It has been more than a decade since the human genome was sequenced, but a complete understanding of the functional elements in the human genome is still lacking, especially for the non-coding part of the genome. The lack of complete understanding of the genome makes interpreting the function of genetic variants a daunting challenge. Here I exploited multiple ways to decipher the function of genetic variants by leveraging knowledge about transcriptional regulation and three-dimension genome organization.

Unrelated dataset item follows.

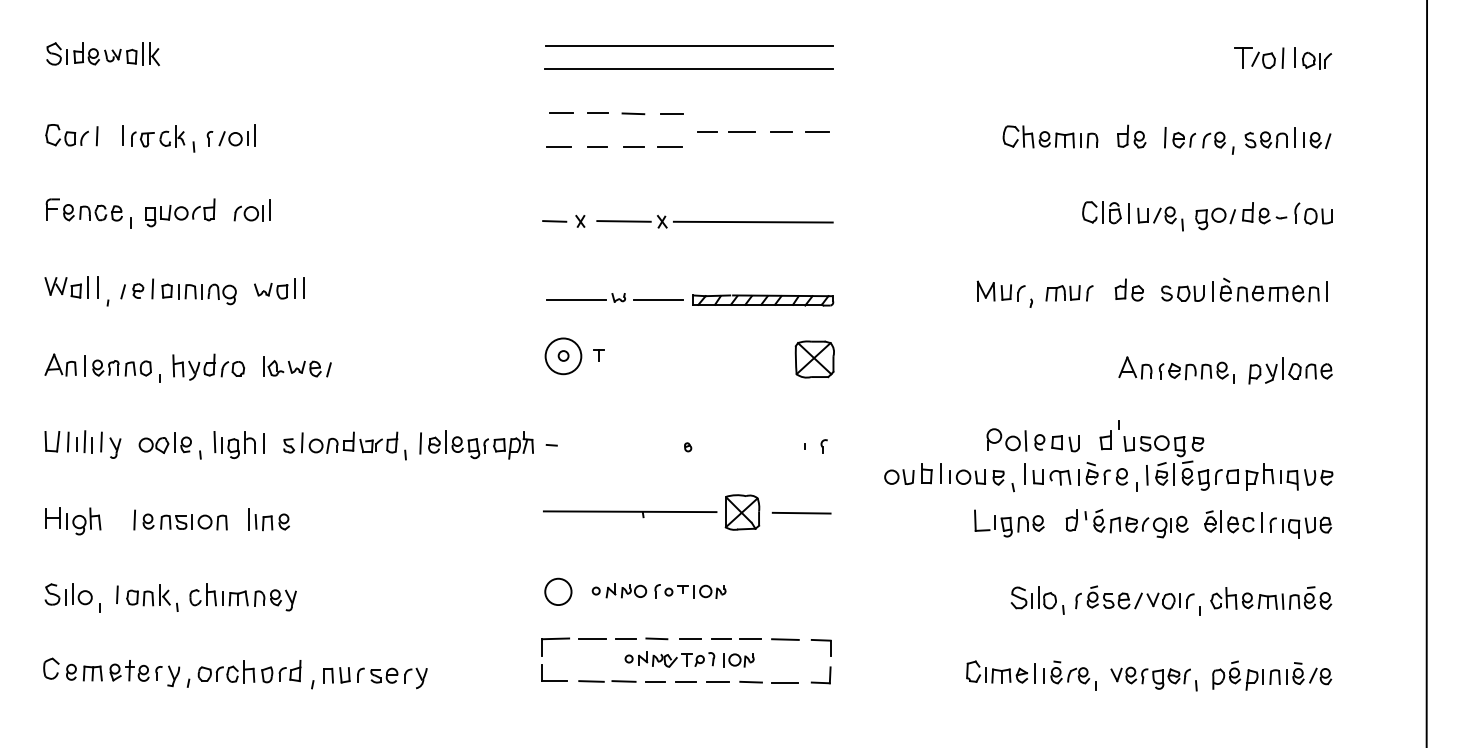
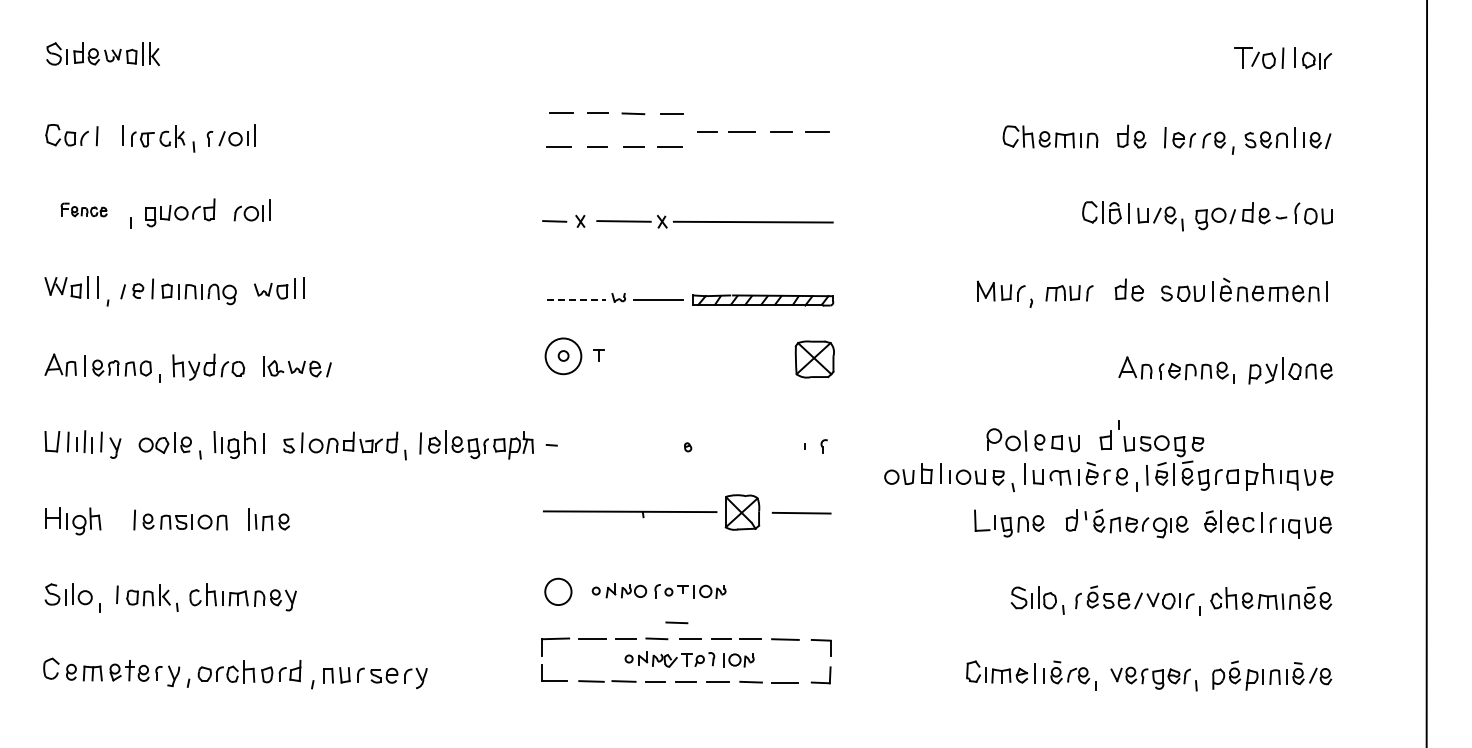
line at (689, 45): present -> none
line at (688, 68): present -> none
part at (83, 209) size: 78x24 px -> 48x16 px
line at (577, 299): solid -> dashed
line at (676, 622): none -> present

First, we developed SNP-SELEX, a high throughput method to assess the effect of SNPs on transcription factor (TF) binding. I demonstrated the superior performance of SNP-SELEX over previous delta PWM models, and applied results of SNP-SELEX to identify putative causal variants for type 2 diabetes. Furthermore, I employed deltaSVM algorithm to develop models that could predict the effect of SNPs on TF binding for any non-coding variants. Those models not only outperform delta PWM models in vitro and in vivo but also could help identify novel master regulator for complex traits and diseases.
Next, I co-led a study to investigate the effect of genetic variants on three-dimensional (3D) chromatin conformation. I identified thousands of regions across the genome where 3D chromatin conformation varies between individuals and found those variations often accompany changes in other genome functions. Moreover, I found DNA sequence variations could influence 3D chromatin conformation and mapped hundreds of Quantitative Trait Loci (QTLs) associated with 3D chromatin features, some of which confer disease risk.
Finally, I analyzed Hi-C data from human embryonic stem cells differentiated to beta cell progenitors to characterize changes in chromatin organizations during differentiation. I identified chromatin loops that are dynamic during different stages and found those loops are also associated with transcriptional regulation. Further, I revealed that chromatin loops form interaction hubs that are related to the establishment of stage-specific transcriptional programs.